In the records, find every line with the word "basicPublish" and copy it out.

(Beginning of EXTRACTED INFORMATION)

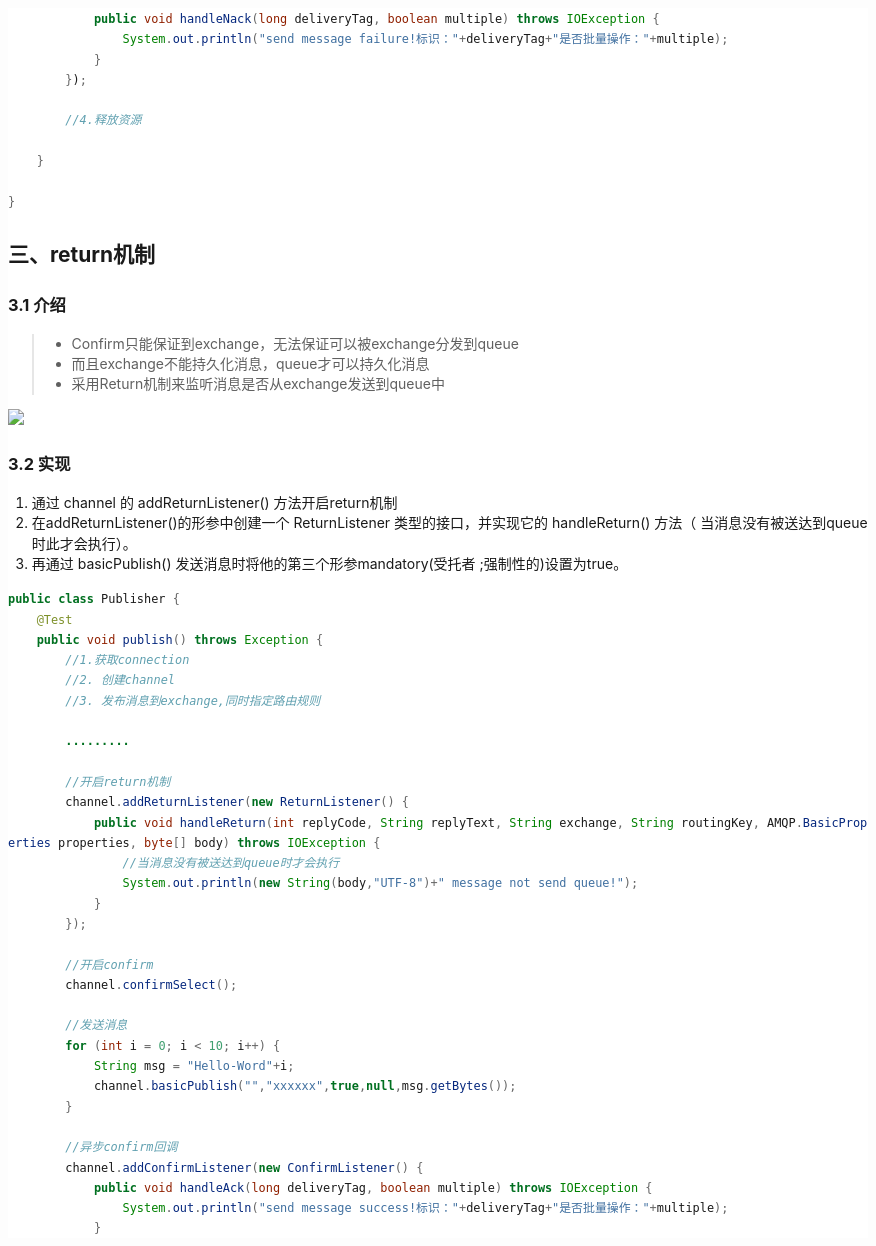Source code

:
 ```java
            public void handleNack(long deliveryTag, boolean multiple) throws IOException {
                System.out.println("send message failure!标识："+deliveryTag+"是否批量操作："+multiple);
            }
        });

        //4.释放资源
   
    }

}
```

## 三、return机制

### 3.1 介绍

> - Confirm只能保证到exchange，无法保证可以被exchange分发到queue
> - 而且exchange不能持久化消息，queue才可以持久化消息
> - 采用Return机制来监听消息是否从exchange发送到queue中

![](http://qiniu.zhouhongyin.top/2022/06/12/1655044818-RabbitMQ%E5%8F%AF%E9%9D%A0%E6%80%A7return-0c5726ce3d154f19a1647718f74e9768.jpg)

### 3.2 实现

1. 通过  channel 的 addReturnListener() 方法开启return机制
2. 在addReturnListener()的形参中创建一个 ReturnListener 类型的接口，并实现它的 handleReturn() 方法（ 当消息没有被送达到queue时此才会执行）。
3. 再通过 basicPublish() 发送消息时将他的第三个形参mandatory(受托者 ;强制性的)设置为true。

```java
public class Publisher {
    @Test
    public void publish() throws Exception {
        //1.获取connection
        //2. 创建channel
        //3. 发布消息到exchange,同时指定路由规则
        
		.........
            
        //开启return机制
        channel.addReturnListener(new ReturnListener() {
            public void handleReturn(int replyCode, String replyText, String exchange, String routingKey, AMQP.BasicProperties properties, byte[] body) throws IOException {
                //当消息没有被送达到queue时才会执行
                System.out.println(new String(body,"UTF-8")+" message not send queue!");
            }
        });

        //开启confirm
        channel.confirmSelect();

        //发送消息
        for (int i = 0; i < 10; i++) {
            String msg = "Hello-Word"+i;
            channel.basicPublish("","xxxxxx",true,null,msg.getBytes());
        }
        
		//异步confirm回调
        channel.addConfirmListener(new ConfirmListener() {
            public void handleAck(long deliveryTag, boolean multiple) throws IOException {
                System.out.println("send message success!标识："+deliveryTag+"是否批量操作："+multiple);
            }

```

(End of EXTRACTED INFORMATION)

• **EXPECTED OUTPUT**:
3. 再通过 basicPublish() 发送消息时将他的第三个形参mandatory(受托者 ;强制性的)设置为true。
            channel.basicPublish("","xxxxxx",true,null,msg.getBytes());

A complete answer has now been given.